**WHAT THE TASK ASKS**: In the records below, some lines hold the word "held". Copy each of those lines.

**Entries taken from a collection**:
****************

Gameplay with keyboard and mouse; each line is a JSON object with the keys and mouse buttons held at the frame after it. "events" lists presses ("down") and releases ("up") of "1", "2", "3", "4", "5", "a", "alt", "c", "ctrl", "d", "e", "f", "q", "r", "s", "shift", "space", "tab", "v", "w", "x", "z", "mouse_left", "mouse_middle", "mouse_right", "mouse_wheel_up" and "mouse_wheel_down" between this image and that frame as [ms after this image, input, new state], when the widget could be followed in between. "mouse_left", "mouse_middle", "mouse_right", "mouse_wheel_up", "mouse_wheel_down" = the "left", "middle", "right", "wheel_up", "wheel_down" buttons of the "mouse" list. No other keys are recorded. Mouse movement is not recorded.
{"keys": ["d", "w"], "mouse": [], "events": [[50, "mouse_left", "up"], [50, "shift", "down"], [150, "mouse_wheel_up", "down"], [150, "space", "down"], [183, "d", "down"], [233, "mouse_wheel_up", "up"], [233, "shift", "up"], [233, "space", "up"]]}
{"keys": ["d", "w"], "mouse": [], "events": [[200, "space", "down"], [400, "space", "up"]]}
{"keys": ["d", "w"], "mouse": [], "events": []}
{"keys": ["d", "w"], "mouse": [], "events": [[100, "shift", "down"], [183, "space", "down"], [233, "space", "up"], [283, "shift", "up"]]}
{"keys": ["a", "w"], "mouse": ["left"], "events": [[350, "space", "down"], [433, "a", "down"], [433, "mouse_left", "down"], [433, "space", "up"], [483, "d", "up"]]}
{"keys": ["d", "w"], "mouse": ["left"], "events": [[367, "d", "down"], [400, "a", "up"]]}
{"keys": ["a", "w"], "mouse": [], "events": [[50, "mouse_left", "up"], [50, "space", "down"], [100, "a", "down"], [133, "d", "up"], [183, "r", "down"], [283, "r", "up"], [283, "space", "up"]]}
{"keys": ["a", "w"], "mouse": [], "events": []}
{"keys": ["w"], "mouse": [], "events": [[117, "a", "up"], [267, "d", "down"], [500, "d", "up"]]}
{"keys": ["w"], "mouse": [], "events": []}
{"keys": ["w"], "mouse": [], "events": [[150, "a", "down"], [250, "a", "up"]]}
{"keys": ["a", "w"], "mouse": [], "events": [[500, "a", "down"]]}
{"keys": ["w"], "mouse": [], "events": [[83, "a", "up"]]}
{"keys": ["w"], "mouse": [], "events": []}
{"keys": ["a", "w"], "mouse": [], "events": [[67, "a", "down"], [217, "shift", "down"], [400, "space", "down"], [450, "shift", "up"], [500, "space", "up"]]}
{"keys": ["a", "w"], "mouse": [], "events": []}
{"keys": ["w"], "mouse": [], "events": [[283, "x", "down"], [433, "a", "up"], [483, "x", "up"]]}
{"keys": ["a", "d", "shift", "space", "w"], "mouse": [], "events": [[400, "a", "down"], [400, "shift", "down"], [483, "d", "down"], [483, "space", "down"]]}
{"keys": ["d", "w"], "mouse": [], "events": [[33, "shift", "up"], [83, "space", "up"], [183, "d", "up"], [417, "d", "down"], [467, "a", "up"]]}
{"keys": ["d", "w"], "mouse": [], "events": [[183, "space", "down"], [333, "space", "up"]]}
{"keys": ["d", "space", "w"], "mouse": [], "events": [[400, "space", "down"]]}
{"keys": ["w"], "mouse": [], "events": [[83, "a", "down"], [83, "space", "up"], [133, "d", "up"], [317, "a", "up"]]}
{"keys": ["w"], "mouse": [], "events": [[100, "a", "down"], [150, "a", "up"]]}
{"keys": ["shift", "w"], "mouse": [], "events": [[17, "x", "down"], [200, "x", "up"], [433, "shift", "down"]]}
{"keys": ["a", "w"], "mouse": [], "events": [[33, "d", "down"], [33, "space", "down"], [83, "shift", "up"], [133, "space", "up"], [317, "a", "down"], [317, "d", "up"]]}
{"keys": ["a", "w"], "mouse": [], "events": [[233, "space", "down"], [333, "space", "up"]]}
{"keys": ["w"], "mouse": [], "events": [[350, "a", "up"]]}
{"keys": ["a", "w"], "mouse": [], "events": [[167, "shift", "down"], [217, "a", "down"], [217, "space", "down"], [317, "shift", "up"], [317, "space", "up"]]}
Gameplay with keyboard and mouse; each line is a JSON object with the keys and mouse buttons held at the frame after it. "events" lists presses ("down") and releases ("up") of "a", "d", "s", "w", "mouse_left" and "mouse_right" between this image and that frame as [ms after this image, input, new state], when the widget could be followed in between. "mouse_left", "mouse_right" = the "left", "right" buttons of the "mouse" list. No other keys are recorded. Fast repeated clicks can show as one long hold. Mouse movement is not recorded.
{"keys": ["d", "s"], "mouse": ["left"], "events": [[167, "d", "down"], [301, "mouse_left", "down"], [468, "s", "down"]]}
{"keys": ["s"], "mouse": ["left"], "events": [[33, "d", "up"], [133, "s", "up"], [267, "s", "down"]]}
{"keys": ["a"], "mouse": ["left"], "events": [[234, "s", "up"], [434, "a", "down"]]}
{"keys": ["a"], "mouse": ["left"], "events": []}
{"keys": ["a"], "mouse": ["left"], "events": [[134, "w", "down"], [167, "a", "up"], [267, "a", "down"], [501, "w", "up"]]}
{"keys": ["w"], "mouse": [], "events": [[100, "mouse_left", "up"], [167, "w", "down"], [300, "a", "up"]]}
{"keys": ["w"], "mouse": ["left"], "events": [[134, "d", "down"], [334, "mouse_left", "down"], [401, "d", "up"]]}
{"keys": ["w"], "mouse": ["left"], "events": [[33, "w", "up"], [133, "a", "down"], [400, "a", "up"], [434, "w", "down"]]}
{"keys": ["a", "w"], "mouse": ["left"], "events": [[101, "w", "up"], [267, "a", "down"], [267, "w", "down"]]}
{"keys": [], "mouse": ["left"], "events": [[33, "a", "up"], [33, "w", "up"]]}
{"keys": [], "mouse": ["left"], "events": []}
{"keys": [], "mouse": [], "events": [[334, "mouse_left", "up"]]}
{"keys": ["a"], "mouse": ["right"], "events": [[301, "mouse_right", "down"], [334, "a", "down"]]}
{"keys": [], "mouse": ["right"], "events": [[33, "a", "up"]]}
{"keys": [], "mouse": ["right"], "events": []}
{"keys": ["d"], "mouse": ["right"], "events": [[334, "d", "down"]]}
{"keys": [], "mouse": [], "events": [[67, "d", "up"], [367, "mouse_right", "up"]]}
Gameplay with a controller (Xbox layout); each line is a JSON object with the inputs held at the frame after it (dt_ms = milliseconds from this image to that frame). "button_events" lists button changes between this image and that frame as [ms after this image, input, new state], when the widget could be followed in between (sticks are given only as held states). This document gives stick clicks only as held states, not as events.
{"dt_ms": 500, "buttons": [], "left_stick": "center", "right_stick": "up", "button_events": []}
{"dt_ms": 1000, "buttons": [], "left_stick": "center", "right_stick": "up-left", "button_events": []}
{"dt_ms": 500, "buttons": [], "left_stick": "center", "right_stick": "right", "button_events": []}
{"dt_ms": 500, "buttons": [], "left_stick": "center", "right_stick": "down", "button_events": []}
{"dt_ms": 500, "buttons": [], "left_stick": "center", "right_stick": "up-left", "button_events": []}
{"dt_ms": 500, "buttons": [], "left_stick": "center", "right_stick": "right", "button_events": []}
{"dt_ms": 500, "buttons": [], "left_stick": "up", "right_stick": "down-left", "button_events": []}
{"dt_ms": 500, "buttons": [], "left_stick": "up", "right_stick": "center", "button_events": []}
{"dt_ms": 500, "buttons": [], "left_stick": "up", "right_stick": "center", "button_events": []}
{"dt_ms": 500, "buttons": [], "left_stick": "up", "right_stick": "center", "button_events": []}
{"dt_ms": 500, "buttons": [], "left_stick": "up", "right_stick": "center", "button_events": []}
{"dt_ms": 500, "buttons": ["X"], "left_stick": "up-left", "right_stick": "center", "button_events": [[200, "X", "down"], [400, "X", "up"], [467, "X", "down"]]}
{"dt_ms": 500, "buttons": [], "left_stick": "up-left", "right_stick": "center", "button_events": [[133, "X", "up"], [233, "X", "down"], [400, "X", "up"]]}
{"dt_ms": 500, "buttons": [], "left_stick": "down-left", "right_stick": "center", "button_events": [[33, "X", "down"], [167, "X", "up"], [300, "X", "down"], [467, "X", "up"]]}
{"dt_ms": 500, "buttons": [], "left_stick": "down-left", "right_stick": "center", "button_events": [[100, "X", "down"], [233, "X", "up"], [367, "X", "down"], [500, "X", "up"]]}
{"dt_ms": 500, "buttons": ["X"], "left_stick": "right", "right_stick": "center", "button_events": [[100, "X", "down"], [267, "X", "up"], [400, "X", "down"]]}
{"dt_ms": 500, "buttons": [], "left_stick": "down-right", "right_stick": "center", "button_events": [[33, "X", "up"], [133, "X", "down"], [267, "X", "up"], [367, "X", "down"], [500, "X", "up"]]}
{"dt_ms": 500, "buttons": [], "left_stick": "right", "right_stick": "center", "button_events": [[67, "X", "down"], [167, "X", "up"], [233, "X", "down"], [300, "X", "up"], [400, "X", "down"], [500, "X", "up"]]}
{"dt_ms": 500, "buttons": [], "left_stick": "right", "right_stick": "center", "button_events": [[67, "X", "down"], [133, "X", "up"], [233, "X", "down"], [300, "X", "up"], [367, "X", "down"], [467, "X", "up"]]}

****************

**SOLUTION FOR THIS PROBLEM**:
Gameplay with keyboard and mouse; each line is a JSON object with the keys and mouse buttons held at the frame after it. "events" lists presses ("down") and releases ("up") of "1", "2", "3", "4", "5", "a", "alt", "c", "ctrl", "d", "e", "f", "q", "r", "s", "shift", "space", "tab", "v", "w", "x", "z", "mouse_left", "mouse_middle", "mouse_right", "mouse_wheel_up" and "mouse_wheel_down" between this image and that frame as [ms after this image, input, new state], when the widget could be followed in between. "mouse_left", "mouse_middle", "mouse_right", "mouse_wheel_up", "mouse_wheel_down" = the "left", "middle", "right", "wheel_up", "wheel_down" buttons of the "mouse" list. No other keys are recorded. Mouse movement is not recorded.
Gameplay with keyboard and mouse; each line is a JSON object with the keys and mouse buttons held at the frame after it. "events" lists presses ("down") and releases ("up") of "a", "d", "s", "w", "mouse_left" and "mouse_right" between this image and that frame as [ms after this image, input, new state], when the widget could be followed in between. "mouse_left", "mouse_right" = the "left", "right" buttons of the "mouse" list. No other keys are recorded. Fast repeated clicks can show as one long hold. Mouse movement is not recorded.
Gameplay with a controller (Xbox layout); each line is a JSON object with the inputs held at the frame after it (dt_ms = milliseconds from this image to that frame). "button_events" lists button changes between this image and that frame as [ms after this image, input, new state], when the widget could be followed in between (sticks are given only as held states). This document gives stick clicks only as held states, not as events.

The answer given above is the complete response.